After a divorce or separation, child support payments are meant to fund the costs of your child’s basic needs, including food, clothing, education, health care and housing. Unless both parties agree to continue them, these monthly payments normally stop when the child turns 18. There are also certain situations where Florida law allows parents to continue supporting their children past 18.
Child support orders issued after October 2010 must include termination or end dates. Its purpose is to make the order’s expiration date clear and spare parents from having to go back to court. However, certain judges may still sign orders with no end dates.
When child support lasts until the age of 19
Typically, parents are no longer obligated to pay child support after the child’s 18th birthday. However, the child’s education may play a factor in extending payments until they are 19.
Many children turn 18 before finishing high school. They might still be unable to provide for themselves by then, making financial support necessary. In such cases, the court may order their parents to continue paying support until the child graduates.
The maximum age for receiving child support is 19. If the child is not expected to finish high school before turning 19, child support payments may end when they turn 18.

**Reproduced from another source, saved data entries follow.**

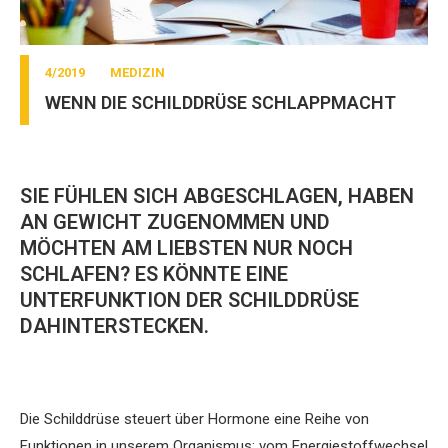
4/2019
MEDIZIN
WENN DIE SCHILDDRÜSE SCHLAPPMACHT
SIE FÜHLEN SICH ABGESCHLAGEN, HABEN
AN GEWICHT ZUGENOMMEN UND
MÖCHTEN AM LIEBSTEN NUR NOCH
SCHLAFEN? ES KÖNNTE EINE
UNTERFUNKTION DER SCHILDDRÜSE
DAHINTERSTECKEN.
Die Schilddrüse steuert über Hormone eine Reihe von
Funktionen in unserem Organismus: vom Energiestoffwechsel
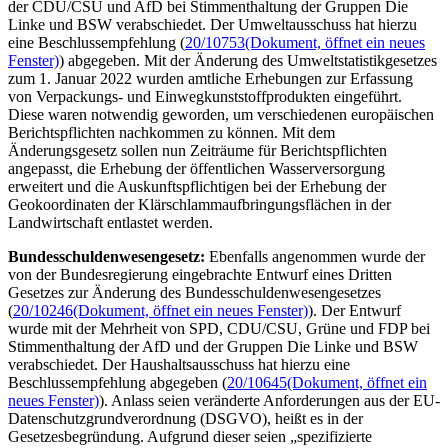
der CDU/CSU und AfD bei Stimmenthaltung der Gruppen Die
Linke und BSW verabschiedet. Der Umweltausschuss hat hierzu
eine Beschlussempfehlung (
20/10753
(Dokument, öffnet ein neues
Fenster)
) abgegeben. Mit der Änderung des Umweltstatistikgesetzes
zum 1. Januar 2022 wurden amtliche Erhebungen zur Erfassung
von Verpackungs- und Einwegkunststoffprodukten eingeführt.
Diese waren notwendig geworden, um verschiedenen europäischen
Berichtspflichten nachkommen zu können. Mit dem
Änderungsgesetz sollen nun Zeiträume für Berichtspflichten
angepasst, die Erhebung der öffentlichen Wasserversorgung
erweitert und die Auskunftspflichtigen bei der Erhebung der
Geokoordinaten der Klärschlammaufbringungsflächen in der
Landwirtschaft entlastet werden.
Bundesschuldenwesengesetz:
Ebenfalls angenommen wurde der
von der Bundesregierung eingebrachte Entwurf eines Dritten
Gesetzes zur Änderung des Bundesschuldenwesengesetzes
(
20/10246
(Dokument, öffnet ein neues Fenster)
). Der Entwurf
wurde mit der Mehrheit von SPD, CDU/CSU, Grüne und FDP bei
Stimmenthaltung der AfD und der Gruppen Die Linke und BSW
verabschiedet. Der Haushaltsausschuss hat hierzu eine
Beschlussempfehlung abgegeben (
20/10645
(Dokument, öffnet ein
neues Fenster)
). Anlass seien veränderte Anforderungen aus der EU-
Datenschutzgrundverordnung (DSGVO), heißt es in der
Gesetzesbegründung. Aufgrund dieser seien „spezifizierte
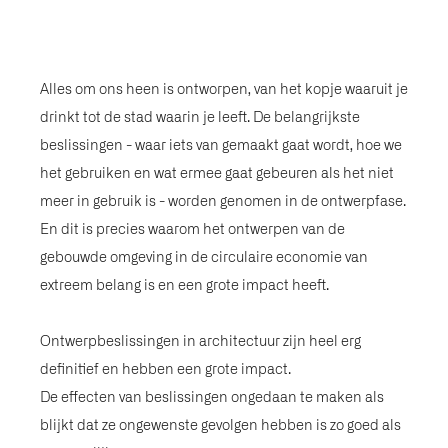
Alles om ons heen is ontworpen, van het kopje waaruit je
drinkt tot de stad waarin je leeft. De belangrijkste
beslissingen - waar iets van gemaakt gaat wordt, hoe we
het gebruiken en wat ermee gaat gebeuren als het niet
meer in gebruik is - worden genomen in de ontwerpfase.
En dit is precies waarom het ontwerpen van de
gebouwde omgeving in de circulaire economie van
extreem belang is en een grote impact heeft.
Ontwerpbeslissingen in architectuur zijn heel erg
definitief en hebben een grote impact.
De effecten van beslissingen ongedaan te maken als
blijkt dat ze ongewenste gevolgen hebben is zo goed als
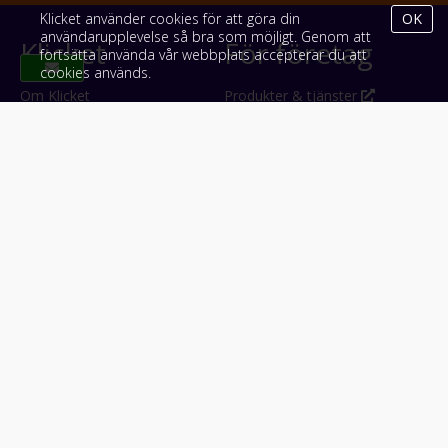
Klicket använder cookies för att göra din
OK
användarupplevelse så bra som möjligt. Genom att
Klicket
För företag
fortsätta använda vår webbplats accepterar du att
cookies används.
Om Klicket
Produkter & tjänster
Säljtips
Annonsera
Kontakt & support
Bli kund hos Klicket
Press
Handlarlogin
Tyck till om Klicket
Följ oss
Appar
Facebook
iPhone & iPad (App Store)
Instagram
Android (Google Play)
LinkedIn
#klicket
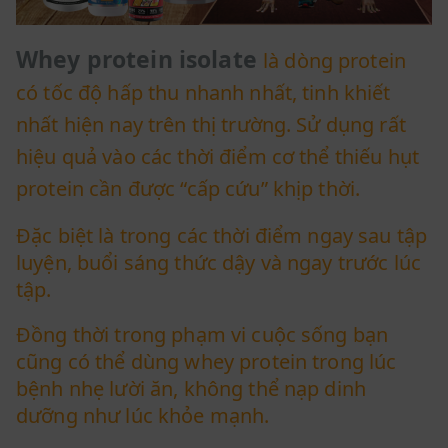
Whey protein isolate
là dòng protein
có tốc độ hấp thu nhanh nhất, tinh khiết
nhất hiện nay trên thị trường. Sử dụng rất
hiệu quả vào các thời điểm cơ thể thiếu hụt
protein cần được “cấp cứu” khịp thời.
Đặc biệt là trong các thời điểm ngay sau tập
luyện, buổi sáng thức dậy và ngay trước lúc
tập.
Đồng thời trong phạm vi cuộc sống bạn
cũng có thể dùng whey protein trong lúc
bệnh nhẹ lười ăn, không thể nạp dinh
dưỡng như lúc khỏe mạnh.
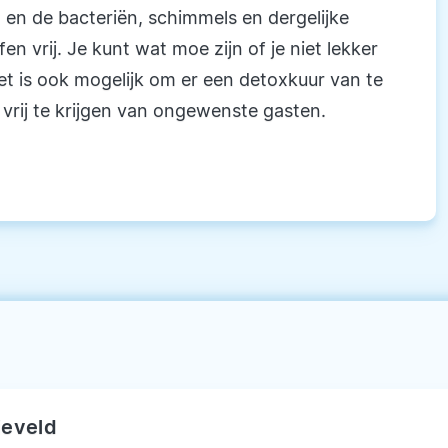
 en de bacteriën, schimmels en dergelijke
 vrij. Je kunt wat moe zijn of je niet lekker
Het is ook mogelijk om er een detoxkuur van te
vrij te krijgen van ongewenste gasten.
lieveld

When child support lasts beyond age 19
Parents may need to continue paying child support indefinitely if the child is mentally or physically incapacitated before turning 18. The court recognizes that a child with special needs or disability may have difficulty supporting themselves in adulthood. Therefore, a judge may obligate parents to continue their responsibility for the duration of the child’s life.

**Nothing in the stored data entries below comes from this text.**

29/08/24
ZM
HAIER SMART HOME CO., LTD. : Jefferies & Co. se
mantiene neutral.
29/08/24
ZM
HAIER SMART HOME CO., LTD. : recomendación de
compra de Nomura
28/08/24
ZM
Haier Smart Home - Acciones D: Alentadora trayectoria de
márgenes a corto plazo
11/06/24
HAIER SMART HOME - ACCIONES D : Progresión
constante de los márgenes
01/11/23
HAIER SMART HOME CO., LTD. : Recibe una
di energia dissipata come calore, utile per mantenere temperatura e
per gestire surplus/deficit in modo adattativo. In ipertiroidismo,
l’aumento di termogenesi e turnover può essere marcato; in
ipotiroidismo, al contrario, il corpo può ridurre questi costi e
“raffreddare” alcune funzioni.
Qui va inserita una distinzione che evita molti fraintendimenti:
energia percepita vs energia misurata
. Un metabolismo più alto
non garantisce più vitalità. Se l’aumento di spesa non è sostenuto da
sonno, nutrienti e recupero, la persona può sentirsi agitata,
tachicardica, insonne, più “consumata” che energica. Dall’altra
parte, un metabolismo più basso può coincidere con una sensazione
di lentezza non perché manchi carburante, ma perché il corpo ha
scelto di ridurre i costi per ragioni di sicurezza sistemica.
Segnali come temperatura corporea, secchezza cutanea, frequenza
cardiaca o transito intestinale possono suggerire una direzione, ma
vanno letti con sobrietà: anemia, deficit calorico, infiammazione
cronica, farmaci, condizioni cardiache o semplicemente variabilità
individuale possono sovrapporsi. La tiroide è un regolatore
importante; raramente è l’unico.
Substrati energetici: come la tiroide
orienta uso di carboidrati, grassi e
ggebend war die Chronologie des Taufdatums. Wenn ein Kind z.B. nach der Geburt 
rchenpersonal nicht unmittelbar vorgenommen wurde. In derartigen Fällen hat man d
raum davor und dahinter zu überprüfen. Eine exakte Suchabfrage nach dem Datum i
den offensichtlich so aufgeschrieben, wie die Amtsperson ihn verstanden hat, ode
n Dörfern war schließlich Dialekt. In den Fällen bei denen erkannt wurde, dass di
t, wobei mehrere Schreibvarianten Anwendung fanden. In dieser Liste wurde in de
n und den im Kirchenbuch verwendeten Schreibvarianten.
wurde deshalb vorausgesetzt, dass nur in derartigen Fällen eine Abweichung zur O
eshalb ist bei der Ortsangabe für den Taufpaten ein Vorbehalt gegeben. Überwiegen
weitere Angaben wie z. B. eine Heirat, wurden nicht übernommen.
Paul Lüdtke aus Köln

When child support stops before the age of 18
There are very specific criteria where parents may no longer be obligated to provide financial support. The court may presume that support is no longer necessary if the child becomes emancipated, marries or joins the military. In such cases, parents may discontinue payments before the child is 18 but not earlier than 16.
Certain situations can complicate establishing an end date for child support payments. Talking to a family law attorney might help ensure your child’s needs are met, and your concerns are answered.